Hacker News new | ask | show | jobs
by rStar 1687 days ago
i’m hoping adobe has yet to fully optimize for the new architecture, and i’m also hoping they care to do so
1 comments

It could also be that x86 has better SIMD support by a considerable margin, which can make repetitive memory access/serialized workloads a lot faster. I'm not super well intimated with those extensions, but I know that the NEON SIMD implementation in ARMv8 leaves quite a bit to be desired. It's a tricky situation, and one I don't see resolving in a nice clean way. It's stuff like this that makes me hopeful for RISC-V though, where we could theoretically have our cake and eat it too, with dynamic instruction pipelines and incredibly low power usage. Only time will tell, I suppose.
Throughput is not an issue on the M1, with 4x 128-bit SIMD units.
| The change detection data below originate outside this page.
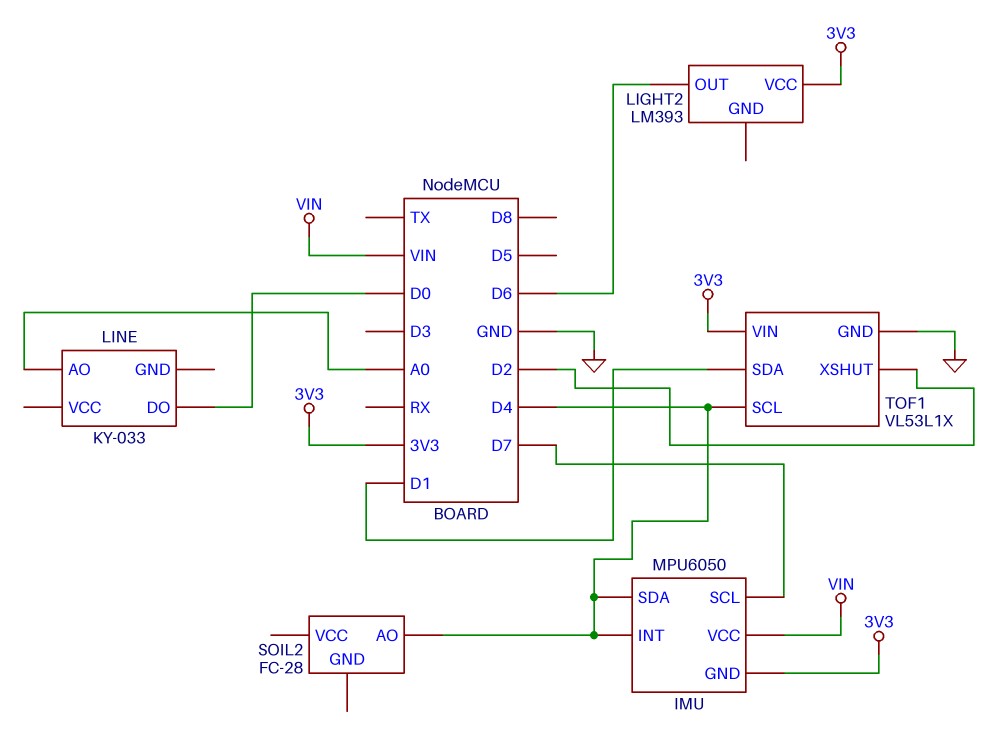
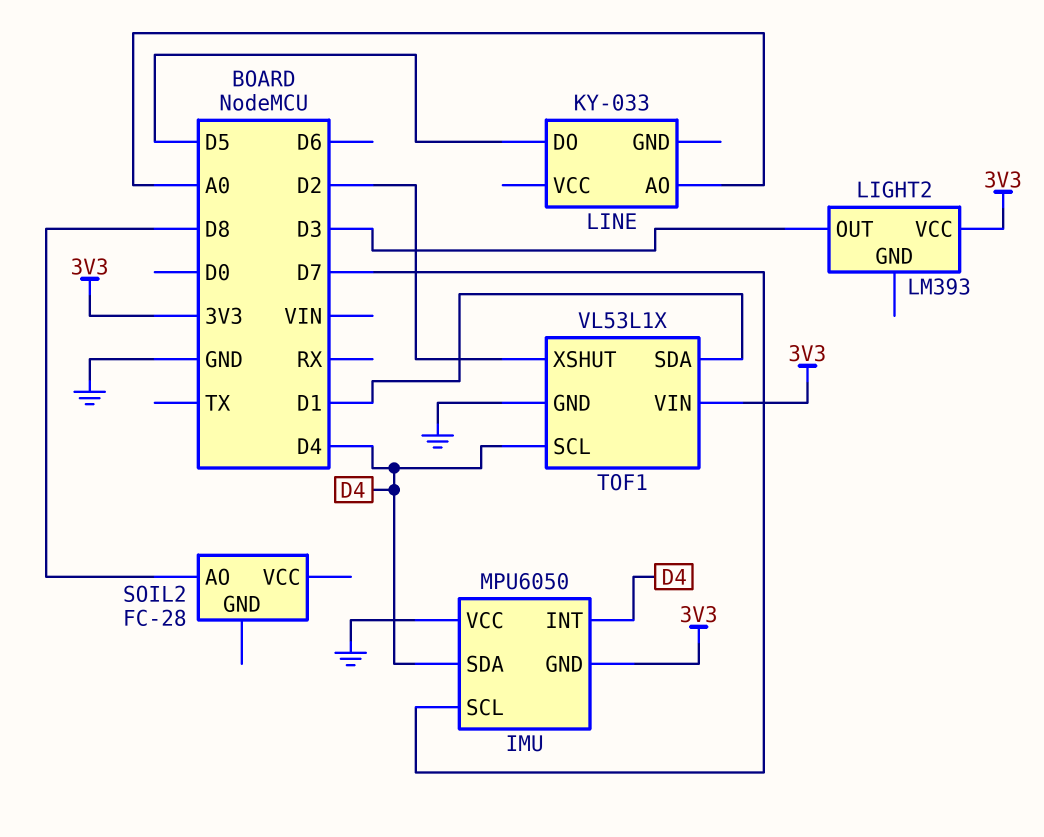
IMU pin VCC: VIN -> GND
LIGHT2 pin OUT: D6 -> D3
LINE pin DO: D0 -> D5
SOIL2 pin AO: D4 -> D8

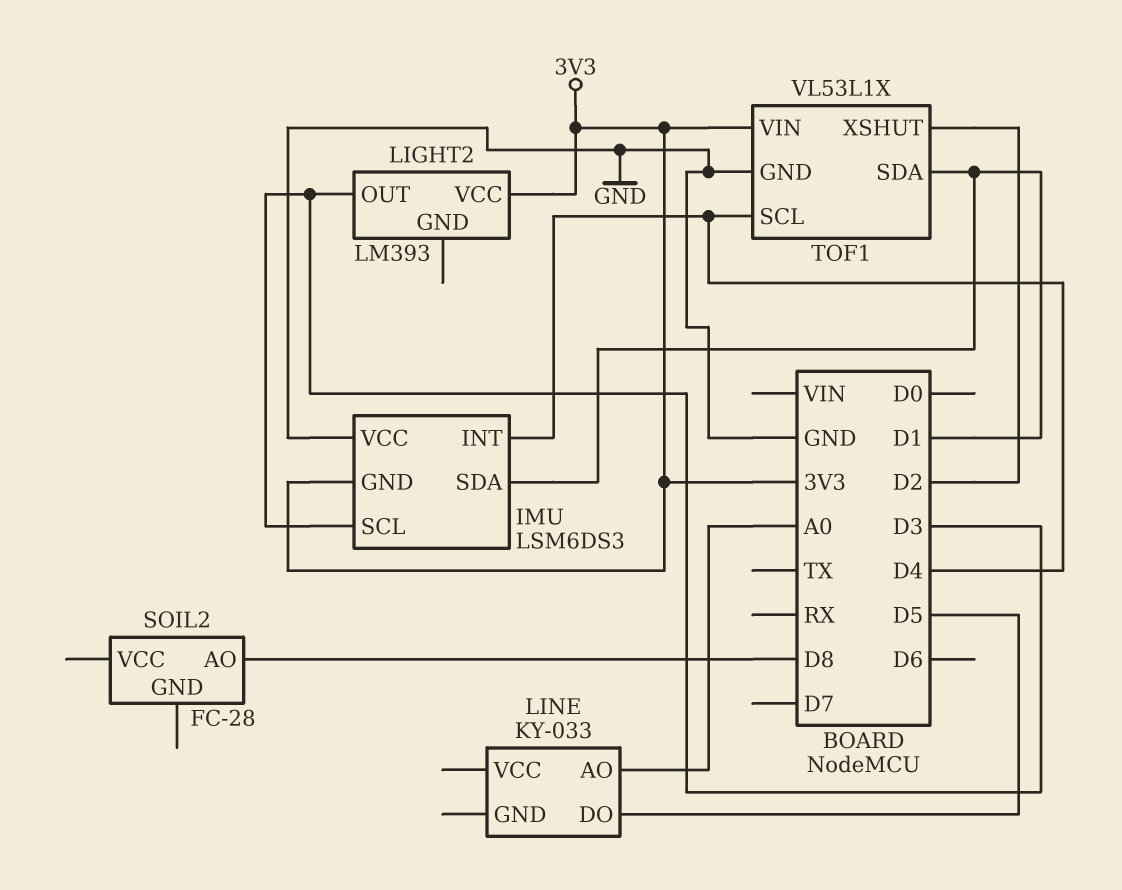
IMU: MPU6050 -> LSM6DS3
IMU pin SCL: D7 -> D3
IMU pin SDA: D4 -> D1

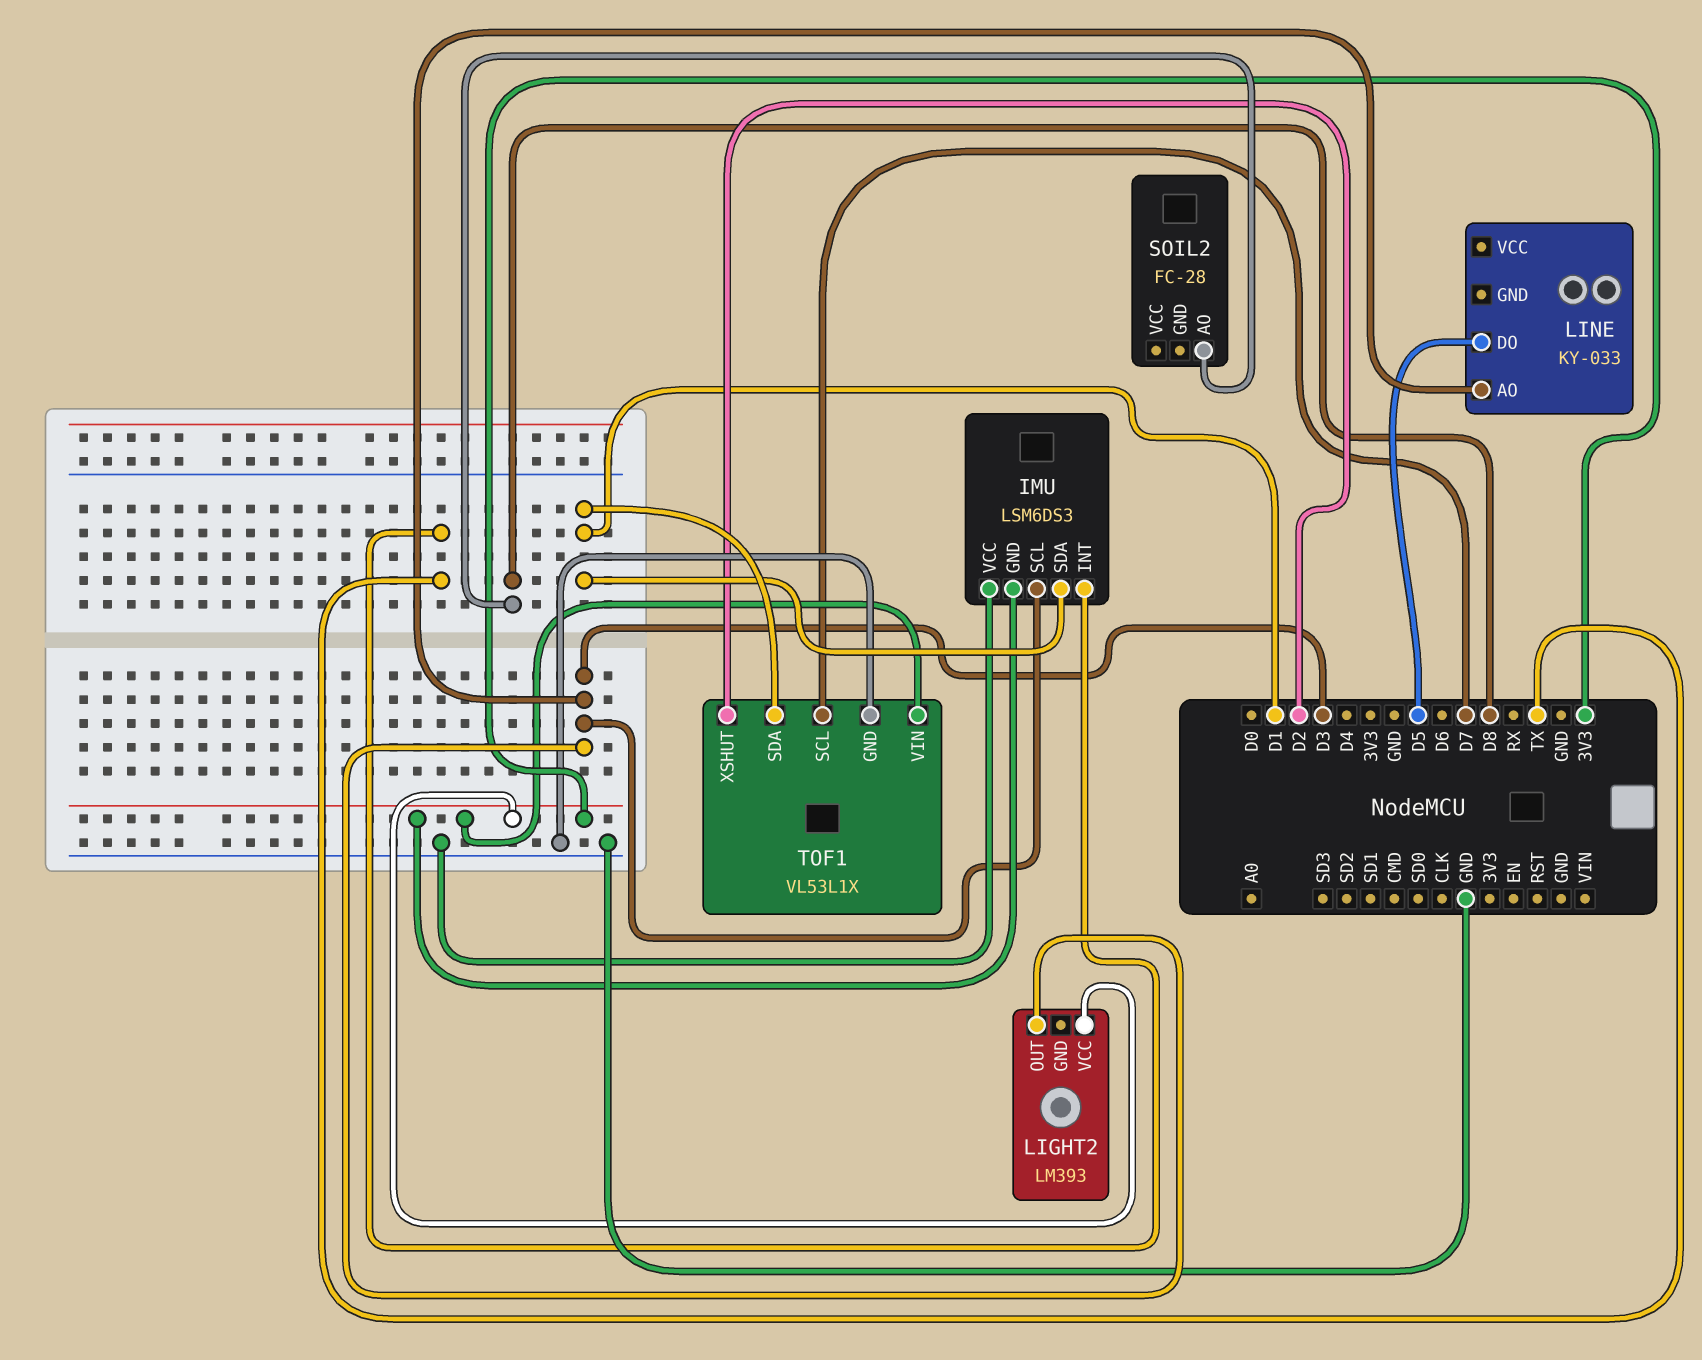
IMU pin INT: D4 -> TX
LINE pin AO: A0 -> D3
TOF1 pin SCL: D4 -> D7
Neon is certainly not a bad SIMD ISA, it's a quite orthogonal one.

You also have the AMX extension at hand, which is more special purpose but allow to deliver very high throughput. (on a regular M1: 350Gflops DGEMM, 1.2Tflops SGEMM, without leveraging anything other than the CPU)

NEON can work pretty well and has been used in real time tasks on mobile for a long time. Example operations:

https://github.com/thenifty/neon-guide/